Exercise tasks:
1. In the article on U.S. rents below, copy the wording word for word, starting at "In Austin, TX, the" and ending at "- Oklahoma City, OK (-6.4%)".
2. In the article on U.S. rents below, restate the paragraph that begins "Rent growth is also decelerating" as a short bulleted list that keeps its main facts.

[[ Passage provided open ]]

While we already know that according to much-delayed CPI data, annual shelter inflation has just peaked at just under 9% annual growth, and will now be trending lower for the next 18-24 months.
But while the roughly 12 month delayed CPI data brought some good news, there was much better news in the latest monthly Rental Market Tracker from Redfin, which unlike the CPI, provides a real-time snapshot of the rental market. What it shows is that not only have rents peaked, but the median U.S. asking rent is about to turn negative on an annual basis, having risen just 0.3% year over year to $1,967 in April. That’s the 11th-consecutive month of slowing growth, and is the first (effectively) unchanged print since the covid crash in March 2020. It compares with a revised increase of 1.4% one month earlier and a 16% increase one year earlier. More importantly, extending the current trendline suggests that rents will now decline on an annual basis for the foreseeable future.
On a month-over-month basis, the median asking rent fell 0.2%, which is notable because rents typically rise at this time of year.
According to Redfin, the slowdown in rent growth is mostly due to a supply glut in the form of an expanding pool of rentals to choose from: "The homebuilding boom over the last decade-and-a-half has increased the number of new rentals on the market, and landlords are now grappling with rising vacancies."
Completed residential projects in buildings with five or more units jumped 60% year over year on a seasonally-adjusted basis to 484,000in March—the most recent month for which data is available. There are only three other instances since the 1980s when completions were higher.
Meanwhile, the rental vacancy rate ticked up to 6.4% in the first quarter—the highest level in two years.
“The balance of power in the rental market is tipping back in tenants’ favor as supply catches up with demand. That’s easing affordability challenges and giving renters a little wiggle room to negotiate in some areas,” said Redfin Deputy Chief Economist Taylor Marr. “The market has become more balanced, but the scales could tip back in favor of landlords if homebuilders pump the brakes on new construction in response to slowing rent growth.”
Rent growth is also decelerating because many people are opting to stay put. Fewer people are moving due to economic uncertainty, slowing household formation, still-high rental costs in many markets, and the rising cost of other goods and services due to inflation.
Where rents are falling the fastest.
In Austin, TX, the median asking rent fell 14.3% year over year in April—the largest decrease among the major U.S. metropolitan areas Redfin analyzed. Next came Phoenix (-9.6%), Las Vegas (-7.1%), Oklahoma City, OK (-6.4%) and Chicago (-6%). All but two of the 10 metros with the largest declines are in Sun Belt states.
- Austin, TX (-14.3%)
- Phoenix, AZ (-9.6%)
- Las Vegas, NV (-7.1%)
- Oklahoma City, OK (-6.4%)
- Chicago, IL (-6%)
- Birmingham, AL (-4.5%)
- Sacramento, CA (-4%)
- Memphis, TN (-3.6%)
- Seattle, WA (-3.2%)
- Dallas, TX (-2.8%)

[[ Passage provided closed ]]
[[ Records open ]]

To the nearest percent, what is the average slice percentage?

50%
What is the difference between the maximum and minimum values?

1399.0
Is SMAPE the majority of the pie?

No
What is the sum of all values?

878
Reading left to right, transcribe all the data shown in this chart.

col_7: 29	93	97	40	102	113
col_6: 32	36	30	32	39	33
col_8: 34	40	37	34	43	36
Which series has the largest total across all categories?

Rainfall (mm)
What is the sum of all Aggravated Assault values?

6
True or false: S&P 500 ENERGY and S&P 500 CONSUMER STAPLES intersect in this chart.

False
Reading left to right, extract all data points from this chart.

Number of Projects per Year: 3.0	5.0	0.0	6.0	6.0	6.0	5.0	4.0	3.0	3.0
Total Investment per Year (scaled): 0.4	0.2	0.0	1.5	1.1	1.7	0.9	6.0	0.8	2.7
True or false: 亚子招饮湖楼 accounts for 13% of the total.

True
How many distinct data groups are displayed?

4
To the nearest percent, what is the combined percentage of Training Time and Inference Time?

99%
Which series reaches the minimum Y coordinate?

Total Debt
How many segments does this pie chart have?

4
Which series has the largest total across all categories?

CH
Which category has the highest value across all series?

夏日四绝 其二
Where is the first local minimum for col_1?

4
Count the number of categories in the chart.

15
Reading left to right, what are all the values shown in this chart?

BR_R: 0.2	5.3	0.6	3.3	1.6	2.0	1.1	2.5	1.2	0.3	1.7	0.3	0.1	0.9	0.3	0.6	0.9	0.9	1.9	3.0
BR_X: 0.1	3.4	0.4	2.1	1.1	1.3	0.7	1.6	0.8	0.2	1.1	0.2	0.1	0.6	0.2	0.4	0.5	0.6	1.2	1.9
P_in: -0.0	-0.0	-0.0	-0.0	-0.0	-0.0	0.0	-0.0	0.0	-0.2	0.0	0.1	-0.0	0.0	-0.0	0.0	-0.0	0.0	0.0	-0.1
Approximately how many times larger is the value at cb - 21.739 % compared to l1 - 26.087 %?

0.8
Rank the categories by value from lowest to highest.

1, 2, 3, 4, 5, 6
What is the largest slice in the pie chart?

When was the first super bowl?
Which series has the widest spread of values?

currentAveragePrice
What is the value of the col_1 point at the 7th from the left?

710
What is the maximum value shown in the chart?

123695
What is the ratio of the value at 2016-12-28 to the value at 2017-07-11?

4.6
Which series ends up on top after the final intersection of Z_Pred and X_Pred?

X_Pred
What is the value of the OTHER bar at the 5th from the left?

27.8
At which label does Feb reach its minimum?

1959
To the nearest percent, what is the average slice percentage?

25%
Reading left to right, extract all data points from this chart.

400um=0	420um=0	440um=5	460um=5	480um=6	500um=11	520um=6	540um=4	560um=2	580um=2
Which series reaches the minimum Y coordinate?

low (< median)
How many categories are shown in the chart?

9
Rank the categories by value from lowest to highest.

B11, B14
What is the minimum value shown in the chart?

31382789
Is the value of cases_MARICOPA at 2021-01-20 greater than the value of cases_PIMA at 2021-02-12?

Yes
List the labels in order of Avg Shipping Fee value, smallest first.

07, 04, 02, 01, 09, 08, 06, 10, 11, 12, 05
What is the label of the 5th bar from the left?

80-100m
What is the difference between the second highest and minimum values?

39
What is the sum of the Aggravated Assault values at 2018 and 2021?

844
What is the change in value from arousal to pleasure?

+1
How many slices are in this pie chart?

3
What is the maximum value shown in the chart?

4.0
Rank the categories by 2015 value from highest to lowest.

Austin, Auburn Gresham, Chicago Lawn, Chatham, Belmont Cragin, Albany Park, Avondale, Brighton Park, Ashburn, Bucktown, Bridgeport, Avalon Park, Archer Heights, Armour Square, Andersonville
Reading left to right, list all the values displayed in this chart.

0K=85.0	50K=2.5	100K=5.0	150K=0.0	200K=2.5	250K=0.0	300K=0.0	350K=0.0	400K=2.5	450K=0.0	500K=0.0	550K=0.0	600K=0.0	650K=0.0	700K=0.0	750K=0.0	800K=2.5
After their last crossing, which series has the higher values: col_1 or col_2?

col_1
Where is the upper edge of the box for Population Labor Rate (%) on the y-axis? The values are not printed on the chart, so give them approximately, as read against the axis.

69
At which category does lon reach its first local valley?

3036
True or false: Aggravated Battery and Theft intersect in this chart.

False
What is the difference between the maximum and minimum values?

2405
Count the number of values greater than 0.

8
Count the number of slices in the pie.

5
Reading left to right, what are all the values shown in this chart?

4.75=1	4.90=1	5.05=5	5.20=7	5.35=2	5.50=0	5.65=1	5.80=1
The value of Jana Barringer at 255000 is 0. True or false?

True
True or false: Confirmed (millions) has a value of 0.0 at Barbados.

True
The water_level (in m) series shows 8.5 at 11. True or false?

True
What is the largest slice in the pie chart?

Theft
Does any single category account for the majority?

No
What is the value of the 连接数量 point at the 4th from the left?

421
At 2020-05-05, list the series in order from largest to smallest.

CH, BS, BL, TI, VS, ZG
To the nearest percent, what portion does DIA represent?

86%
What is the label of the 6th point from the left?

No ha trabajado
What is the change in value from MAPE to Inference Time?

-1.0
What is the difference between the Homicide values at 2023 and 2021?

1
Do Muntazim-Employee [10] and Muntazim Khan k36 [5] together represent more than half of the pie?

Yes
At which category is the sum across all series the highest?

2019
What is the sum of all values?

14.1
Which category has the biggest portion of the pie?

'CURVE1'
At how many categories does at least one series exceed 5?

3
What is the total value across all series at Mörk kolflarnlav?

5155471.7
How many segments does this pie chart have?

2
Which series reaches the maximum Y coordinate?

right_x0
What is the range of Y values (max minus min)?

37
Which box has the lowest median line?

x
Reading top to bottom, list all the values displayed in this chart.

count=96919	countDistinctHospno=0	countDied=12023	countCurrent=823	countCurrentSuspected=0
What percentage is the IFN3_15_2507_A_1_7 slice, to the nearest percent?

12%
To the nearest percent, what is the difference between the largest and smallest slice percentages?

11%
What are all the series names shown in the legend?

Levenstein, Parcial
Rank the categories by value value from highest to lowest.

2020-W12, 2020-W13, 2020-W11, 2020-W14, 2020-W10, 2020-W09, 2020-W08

[[ Records closed ]]

Responses for each task:
1.
In Austin, TX, the median asking rent fell 14.3% year over year in April—the largest decrease among the major U.S. metropolitan areas Redfin analyzed. Next came Phoenix (-9.6%), Las Vegas (-7.1%), Oklahoma City, OK (-6.4%) and Chicago (-6%). All but two of the 10 metros with the largest declines are in Sun Belt states.
- Austin, TX (-14.3%)
- Phoenix, AZ (-9.6%)
- Las Vegas, NV (-7.1%)
- Oklahoma City, OK (-6.4%)

2.
- Rent growth is slowing partly because many people are staying put.
- Fewer people are moving because of:
  - economic uncertainty
  - slowing household formation
  - still-high rental costs in many markets
  - the rising cost of other goods and services due to inflation